How to Complain Like an Engineer (and Actually Fix Things)
software engineeringteam communicationdeveloper productivityengineering culture
563 Words
2026-03-05 00:00 +0000

Software development guarantees one thing: something will break.
A program throws a mysterious error. A tool fails silently. A process feels inefficient. A test takes forever. A linter complains about nonsense.
Frustration is normal. Complaints are normal.
What matters is what happens next.
There’s a huge difference between venting and improving. The same frustration can either create noise or move the team forward. The difference is structure.

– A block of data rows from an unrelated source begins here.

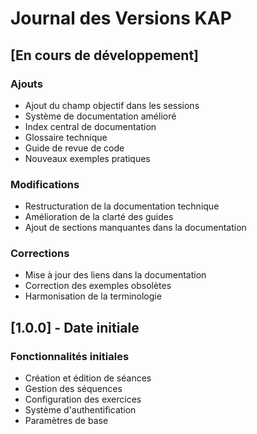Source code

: 
# Journal des Versions KAP

## [En cours de développement]
### Ajouts
- Ajout du champ objectif dans les sessions
- Système de documentation amélioré
- Index central de documentation
- Glossaire technique
- Guide de revue de code
- Nouveaux exemples pratiques

### Modifications
- Restructuration de la documentation technique
- Amélioration de la clarté des guides
- Ajout de sections manquantes dans la documentation

### Corrections
- Mise à jour des liens dans la documentation
- Correction des exemples obsolètes
- Harmonisation de la terminologie

## [1.0.0] - Date initiale
### Fonctionnalités initiales
- Création et édition de séances
- Gestion des séquences
- Configuration des exercices
- Système d'authentification
- Paramètres de base

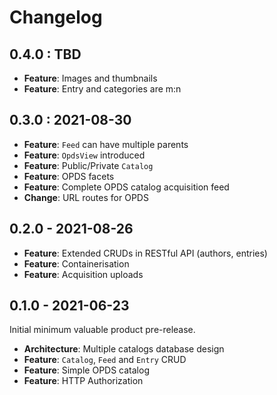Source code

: # Changelog

## 0.4.0 : TBD

- **Feature**: Images and thumbnails
- **Feature**: Entry and categories are m:n

## 0.3.0 : 2021-08-30

- **Feature**: `Feed` can have multiple parents
- **Feature**: `OpdsView` introduced
- **Feature**: Public/Private `Catalog`
- **Feature**: OPDS facets
- **Feature**: Complete OPDS catalog acquisition feed
- **Change**: URL routes for OPDS

## 0.2.0 - 2021-08-26

- **Feature**: Extended CRUDs in RESTful API (authors, entries)
- **Feature**: Containerisation
- **Feature**: Acquisition uploads

## 0.1.0 - 2021-06-23

Initial minimum valuable product pre-release.

- **Architecture**: Multiple catalogs database design
- **Feature**: `Catalog`, `Feed` and `Entry` CRUD
- **Feature**: Simple OPDS catalog
- **Feature**: HTTP Authorization

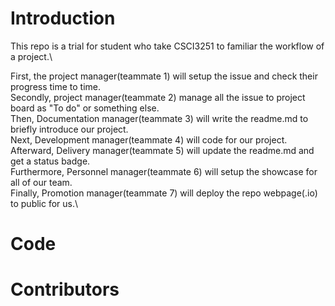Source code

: # Introduction
This repo is a trial for student who take CSCI3251 to familiar the workflow of a project.\
  
First, the project manager(teammate 1) will setup the issue and check their progress time to time.\
Secondly, project manager(teammate 2) manage all the issue to project board as "To do" or something else.\
Then, Documentation manager(teammate 3) will write the readme.md to briefly introduce our project.\
Next, Development manager(teammate 4) will code for our project.\
Afterward, Delivery manager(teammate 5) will update the readme.md and get a status badge.\
Furthermore, Personnel manager(teammate 6) will setup the showcase for all of our team.\
Finally, Promotion manager(teammate 7) will deploy the repo webpage(.io) to public for us.\

# Code


# Contributors
 
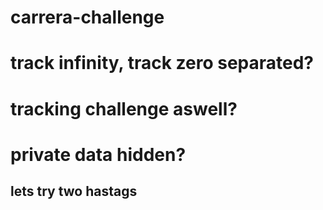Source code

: # carrera-challenge

# track infinity, track zero separated?
# tracking challenge aswell?
# private data hidden?
## lets try two hastags
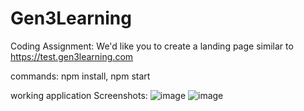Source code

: # Gen3Learning
Coding Assignment: We'd like you to create a landing page similar to https://test.gen3learning.com


commands: npm install, npm start

working application Screenshots:
![image](https://github.com/kuhelicaHazra/Gen3Learning/assets/36133713/68ef32d4-ec15-4b1c-b4df-c2a45c37ca1e)
![image](https://github.com/kuhelicaHazra/Gen3Learning/assets/36133713/4d77f0a0-408c-43ec-9e12-c69c6c5f43d5)

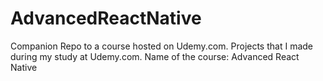 # AdvancedReactNative

Companion Repo to a course hosted on Udemy.com.
Projects that I made during my study at Udemy.com. Name of the course: Advanced React Native 
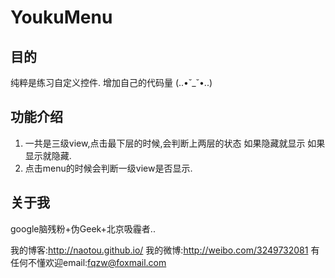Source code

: # YoukuMenu #
## 目的 ##
纯粹是练习自定义控件.
增加自己的代码量
  (..•˘_˘•..)

## 功能介绍 ##

1. 一共是三级view,点击最下层的时候,会判断上两层的状态 如果隐藏就显示 如果显示就隐藏. 
2. 点击menu的时候会判断一级view是否显示.

## 关于我 ##

google脑残粉+伪Geek+北京吸霾者..

我的博客:http://naotou.github.io/
我的微博:http://weibo.com/3249732081
有任何不懂欢迎email:fqzw@foxmail.com
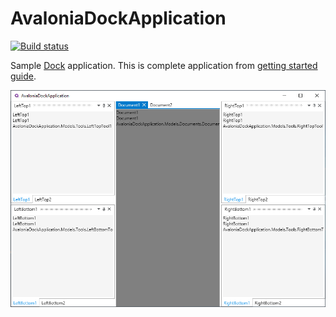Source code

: # AvaloniaDockApplication

[![Build status](https://dev.azure.com/wieslawsoltes/GitHub/_apis/build/status/Sources/AvaloniaDockApplication)](https://dev.azure.com/wieslawsoltes/GitHub/_build/latest?definitionId=74)

Sample [Dock](https://github.com/wieslawsoltes/Dock) application. This is complete application from [getting started guide](https://github.com/wieslawsoltes/Dock/wiki/Getting-Started).

[![AvaloniaDockApplication](images/AvaloniaDockApplication.png)](images/AvaloniaDockApplication.png)

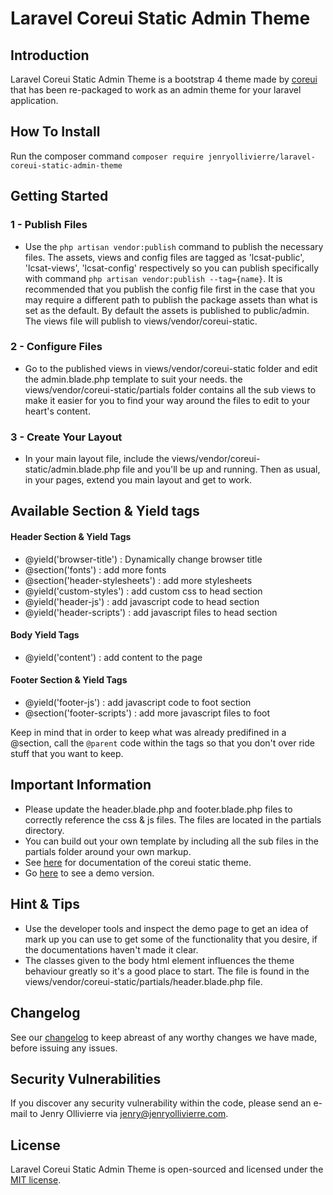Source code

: # Laravel Coreui Static Admin Theme

## Introduction

Laravel Coreui Static Admin Theme is a bootstrap 4 theme made by [coreui](https://coreui.io) that has been re-packaged to work as an admin theme for your laravel application.

## How To Install

Run the composer command `composer require jenryollivierre/laravel-coreui-static-admin-theme`

## Getting Started

### 1 - Publish Files

- Use the `php artisan vendor:publish` command to publish the necessary files. The assets, views and config files are tagged as 'lcsat-public', 'lcsat-views', 'lcsat-config' respectively so you can publish specifically with command `php artisan vendor:publish --tag={name}`. It is recommended that you publish the config file first in the case that you may require a different path to publish the package assets than what is set as the default. By default the assets is published to public/admin. The views file will publish to views/vendor/coreui-static.

### 2 - Configure Files

- Go to the published views in views/vendor/coreui-static folder and edit the admin.blade.php template to suit your needs. the views/vendor/coreui-static/partials folder contains all the sub views to make it easier for you to find your way around the files to edit to your heart's content.

### 3 - Create Your Layout

- In your main layout file, include the views/vendor/coreui-static/admin.blade.php file and you'll be up and running. Then as usual, in your pages, extend you main layout and get to work.

## Available Section & Yield tags

#### Header Section & Yield Tags

- @yield('browser-title') : Dynamically change browser title
- @section('fonts') : add more fonts
- @section('header-stylesheets') : add more stylesheets
- @yield('custom-styles') : add custom css to head section
- @yield('header-js') : add javascript code to head section
- @yield('header-scripts') : add javascript files to head section

#### Body Yield Tags

- @yield('content') : add content to the page

#### Footer Section & Yield Tags

- @yield('footer-js') : add javascript code to foot section
- @section('footer-scripts') : add more javascript files to foot

Keep in mind that in order to keep what was already predifined in a @section, call the `@parent` code within the tags so that you don't over ride stuff that you want to keep.

## Important Information

- Please update the header.blade.php and footer.blade.php files to correctly reference the css & js files. The files are located in the partials directory.
- You can build out your own template by including all the sub files in the partials folder around your own markup.
- See [here](https://coreui.io/docs/getting-started/introduction/#html5-static-version) for documentation of the coreui static theme.
- Go [here](https://coreui.io/demo/Static_Demo/) to see a demo version.

## Hint & Tips

- Use the developer tools and inspect the demo page to get an idea of mark up you can use to get some of the functionality that you desire, if the documentations haven't made it clear.
- The classes given to the body html element influences the theme behaviour greatly so it's a good place to start. The file is found in the views/vendor/coreui-static/partials/header.blade.php file.

## Changelog

See our [changelog](https://github.com/JenryOllivierre/Laravel-Coreui-Static-Admin-Theme/blob/master/changelog.md) to keep abreast of any worthy changes we have made, before issuing any issues.

## Security Vulnerabilities

If you discover any security vulnerability within the code, please send an e-mail to Jenry Ollivierre via [jenry@jenryollivierre.com](mailto:jenry@jenryollivierre.com).

## License

Laravel Coreui Static Admin Theme is open-sourced and licensed under the [MIT license](https://opensource.org/licenses/MIT).
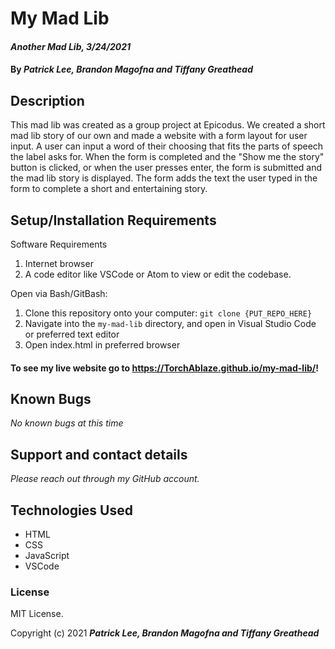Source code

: # My Mad Lib

#### _Another Mad Lib, 3/24/2021_

#### By _**Patrick Lee, Brandon Magofna and Tiffany Greathead**_

## Description

This mad lib was created as a group project at Epicodus. We created a short mad lib story of our own and made a website with a form layout for user input. A user can input a word of their choosing that fits the parts of speech the label asks for. When the form is completed and the "Show me the story" button is clicked, or when the user presses enter, the form is submitted and the mad lib story is displayed. The form adds the text the user typed in the form to complete a short and entertaining story.

## Setup/Installation Requirements

Software Requirements

1. Internet browser
2. A code editor like VSCode or Atom to view or edit the codebase.

Open via Bash/GitBash:

1. Clone this repository onto your computer:
   `git clone {PUT_REPO_HERE}`
2. Navigate into the `my-mad-lib` directory, and open in Visual Studio Code or preferred text editor
3. Open index.html in preferred browser

#### To see my live website go to https://TorchAblaze.github.io/my-mad-lib/!

## Known Bugs

_No known bugs at this time_

## Support and contact details

_Please reach out through my GitHub account._

## Technologies Used

- HTML
- CSS
- JavaScript
- VSCode

### License

MIT License.

Copyright (c) 2021 **_Patrick Lee, Brandon Magofna and Tiffany Greathead_**
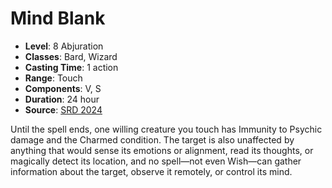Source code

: # Mind Blank

- **Level**: 8 Abjuration
- **Classes**: Bard, Wizard
- **Casting Time**: 1 action
- **Range**: Touch
- **Components**: V, S
- **Duration**: 24 hour
- **Source**: [SRD 2024](../../../srds/SRD_2024.pdf)

Until the spell ends, one willing creature you touch has Immunity to Psychic damage and the Charmed condition. The target is also unaffected by anything that would sense its emotions or alignment, read its thoughts, or magically detect its location, and no spell—not even Wish—can gather information about the target, observe it remotely, or control its mind.

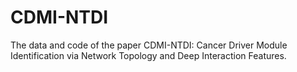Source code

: # CDMI-NTDI
The data and code of the paper CDMI-NTDI: Cancer Driver Module Identification via Network Topology and Deep Interaction Features.
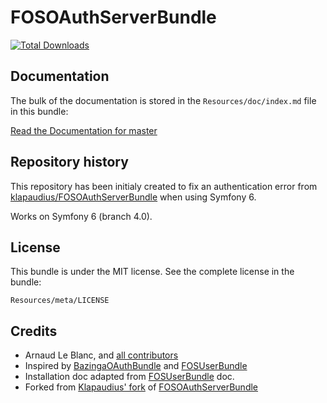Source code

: FOSOAuthServerBundle
====================

[![Total Downloads](https://poser.pugx.org/gregoryeple/oauth-server-bundle/downloads.svg)](https://packagist.org/packages/gregoryeple/oauth-server-bundle)

## Documentation

The bulk of the documentation is stored in the `Resources/doc/index.md` file in this bundle:

[Read the Documentation for master](https://github.com/gregoryeple/FOSOAuthServerBundle/blob/master/Resources/doc/index.md)

## Repository history

This repository has been initialy created to fix an authentication error from [klapaudius/FOSOAuthServerBundle](https://github.com/klapaudius/FOSOAuthServerBundle) when using Symfony 6.

Works on Symfony 6 (branch 4.0).

## License

This bundle is under the MIT license. See the complete license in the bundle:

    Resources/meta/LICENSE


## Credits

- Arnaud Le Blanc, and [all contributors](https://github.com/gregoryeple/FOSOAuthServerBundle/contributors)
- Inspired by [BazingaOAuthBundle](https://github.com/willdurand/BazingaOAuthServerBundle) and [FOSUserBundle](https://github.com/FriendsOfSymfony/FOSUserBundle)
- Installation doc adapted from [FOSUserBundle](https://github.com/FriendsOfSymfony/FOSUserBundle) doc.
- Forked from [Klapaudius' fork](https://github.com/klapaudius/FOSOAuthServerBundle) of [FOSOAuthServerBundle](https://github.com/FriendsOfSymfony/FOSOAuthServerBundle)
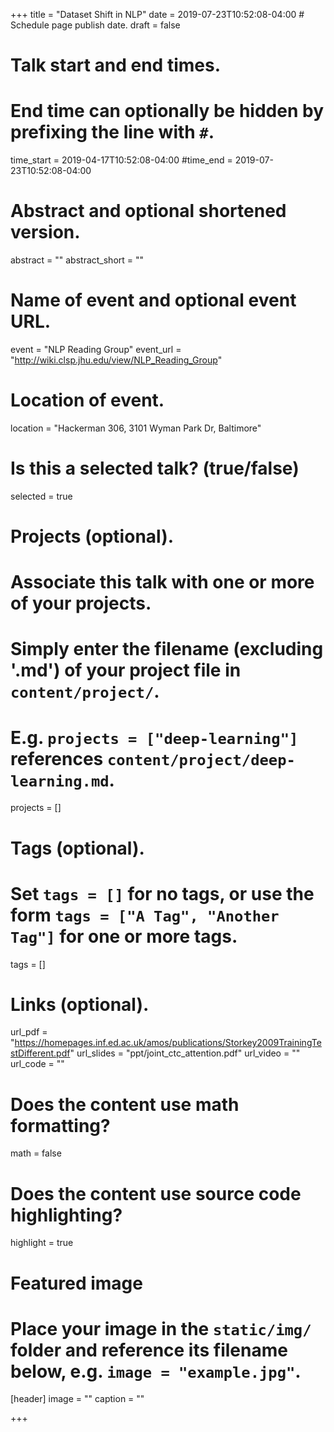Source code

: +++
title = "Dataset Shift in NLP"
date = 2019-07-23T10:52:08-04:00  # Schedule page publish date.
draft = false

# Talk start and end times.
#   End time can optionally be hidden by prefixing the line with `#`.
time_start = 2019-04-17T10:52:08-04:00
#time_end = 2019-07-23T10:52:08-04:00

# Abstract and optional shortened version.
abstract = ""
abstract_short = ""

# Name of event and optional event URL.
event = "NLP Reading Group"
event_url = "http://wiki.clsp.jhu.edu/view/NLP_Reading_Group"

# Location of event.
location = "Hackerman 306, 3101 Wyman Park Dr, Baltimore"

# Is this a selected talk? (true/false)
selected = true

# Projects (optional).
#   Associate this talk with one or more of your projects.
#   Simply enter the filename (excluding '.md') of your project file in `content/project/`.
#   E.g. `projects = ["deep-learning"]` references `content/project/deep-learning.md`.
projects = []

# Tags (optional).
#   Set `tags = []` for no tags, or use the form `tags = ["A Tag", "Another Tag"]` for one or more tags.
tags = []

# Links (optional).
url_pdf = "https://homepages.inf.ed.ac.uk/amos/publications/Storkey2009TrainingTestDifferent.pdf"
url_slides = "ppt/joint_ctc_attention.pdf"
url_video = ""
url_code = ""

# Does the content use math formatting?
math = false

# Does the content use source code highlighting?
highlight = true

# Featured image
# Place your image in the `static/img/` folder and reference its filename below, e.g. `image = "example.jpg"`.
[header]
image = ""
caption = ""

+++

1. “It doesn’t work” Is Not a Bug Report
Unhelpful:
I got an error! What should I do?
This forces everyone else to do the detective work.
Constructive:
I got this error. Here are the exact steps to reproduce it, the log output, the traceback, my environment details, and what I’ve already tried.
Now we have something concrete. A reproducible case turns emotion into engineering.
A good complaint contains:
- Context
- Evidence
- What you’ve already attempted
- A hypothesis, if you have one
Even a wrong hypothesis is useful. It shows thinking.
2. Don’t Burn the System Down Because It Annoyed You
Frustration tempts us toward extreme solutions.
Unhelpful:
The linter gave a false positive. Let’s remove the linter.
Or:
This test is slow. Let’s stop running tests.
That’s the engineering equivalent of removing a smoke detector because it beeped during cooking.
Constructive:
The linter produced a false positive in this case. I investigated and it seems related to rule X. We could tune the configuration or downgrade it to a warning.
Or:
This test takes 90 seconds. Can we mark it as slow and move it out of the unit test suite? Also, here’s a breakdown of where the time is spent.
Now we’re not destroying guardrails — we’re refining them.
A Small Real-World Example
In one team I worked with, a test suite suddenly slowed from 3 minutes to nearly 15. The immediate reaction in chat was predictable:
CI is unusable. We need to disable half the tests.
Instead, one developer profiled the suite. It turned out a new integration test was hitting a real external API instead of a mock. Every test run was waiting on network latency.
The fix took 20 minutes: isolate the test, mock the dependency, and mark it as integration-only.
The team kept its coverage. CI returned to normal speed. Nobody had to “solve” the problem by deleting safety nets.
The difference wasn’t technical skill. It was how the complaint was structured.
3. “This Code Is Bad” Is Not Feedback
Criticism without reasoning creates defensiveness.
Unhelpful:
This code is wrong.
That statement contains zero data.
Constructive:
This implementation tightly couples A and B. That makes testing harder and increases the risk of side effects. I suggest extracting an interface here, which would reduce the coupling and improve testability.
Notice what changed:
- The flaw is specific.
- The impact is explained.
- A solution is proposed.
Now we’re collaborating instead of judging.
A Pattern Worth Remembering
A constructive complaint usually follows this structure:
- Describe the observable problem.
- Provide evidence.
- Explain the impact.
- Suggest a direction for improvement.
This turns irritation into iteration.
Complaints are not the enemy of good engineering. Vague complaints are.
Well-structured criticism sharpens thinking, improves systems, and builds trust — because it signals care rather than frustration.
The next time something annoys you in a codebase or process, pause. Gather the facts. Write it clearly. Offer a direction.
You’ll be surprised how often “This is broken” becomes “This just got better.”